A falácia do capitalismo imemorial e como natureza [Karl Polanyi]



“Um pensador do quilate de Adam Smith sugeriu que a divisão do trabalho na sociedade dependia da existência de mercados ou, como ele colocou, da ‘propensão do homem de barganhar, permutar e trocar uma coisa pela outra’. Esta frase resultou, mais tarde, no conceito de Homem Econômico. Em retrospecto, pode-se dizer que nenhuma leitura errada do passado foi tão profética do futuro. Na verdade, até a época de Adam Smith, essa propensão não se havia manifestado em qualquer escala considerável na vida de qualquer comunidade pesquisada e, quando muito, permanecia como aspecto subordinado da vida econômica. Uma centena de anos mais tarde, porém, já estava em pleno funcionamento um sistema industrial na maior parte do planeta e, prática e teoricamente, isto significava que a raça humana fora sacudida em todas as suas atividades econômicas, se não também nas suas buscas políticas, intelectuais e espirituais, por essa propensão particular.
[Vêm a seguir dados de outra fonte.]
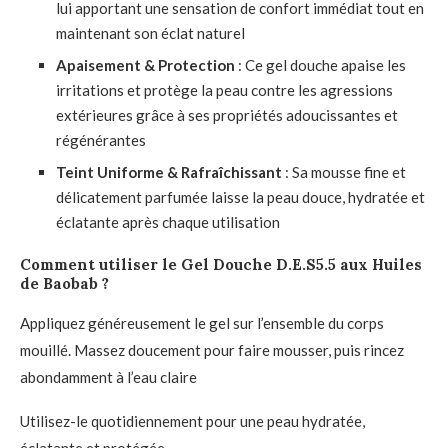
lui apportant une sensation de confort immédiat tout en
maintenant son éclat naturel
Apaisement & Protection
: Ce gel douche apaise les
irritations et protège la peau contre les agressions
extérieures grâce à ses propriétés adoucissantes et
régénérantes
Teint Uniforme & Rafraîchissant
: Sa mousse fine et
délicatement parfumée laisse la peau douce, hydratée et
éclatante après chaque utilisation
Comment utiliser le Gel Douche D.E.S5.5 aux Huiles
de Baobab ?
Appliquez généreusement le gel sur l’ensemble du corps
mouillé. Massez doucement pour faire mousser, puis rincez
abondamment à l’eau claire
Utilisez-le quotidiennement pour une peau hydratée,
Na segunda metade do século XIX, Herbert Spencer, com um conhecimento muito superficial de economia, pode equacionar o princípio da divisão do trabalho com a barganha e a troca e, cerca de cinquenta anos mais tarde, Ludwig von Mises e Walter Lippman puderam repetir a mesma falácia. Nessa ocasião, não havia necessidade de argumentos. Uma série de escritores de economia política, história social, filosofia política e sociologia em geral havia seguido na esteira de Smith e estabelecido o seu paradigma do selvagem barganhador com axioma das suas respectivas ciências. Na realidade, as sugestões de Adam Smith sobre a psicologia econômica do homem primitivo eram tão falsas como as de Rousseau sobre a psicologia política do selvagem. A divisão do trabalho, um fenômeno tão antigo como a sociedade, origina-se de diferenças inerentes a fatos como sexo, geografia e capacidade individual. A alegada propensão do homem para a barganha, permuta e troca é quase que inteiramente apócrifa. A história e a etnografia conhecem várias espécies de economia, a maioria delas incluindo a instituições do mercado, mas elas não conhecem nenhuma economia anterior à nossa que seja controlada e regulada por mercados, mesmo aproximadamente. Isto tornar-se-á perfeitamente claro numa rápida visão da história dos sistemas econômicos e mercados, apresentados separadamente. O papel desempenhado pelos mercados na economia interna de vários países, parece, foi insignificante até época recente e a mudança total para uma economia dominada por padrões de mercados ficará ainda mais ressaltada”.

POLANYI, Karl. A grande transformação: origens de nossa época. [orig. 1944]. Rio de Janeiro: Campus, 2000, p. 62-63.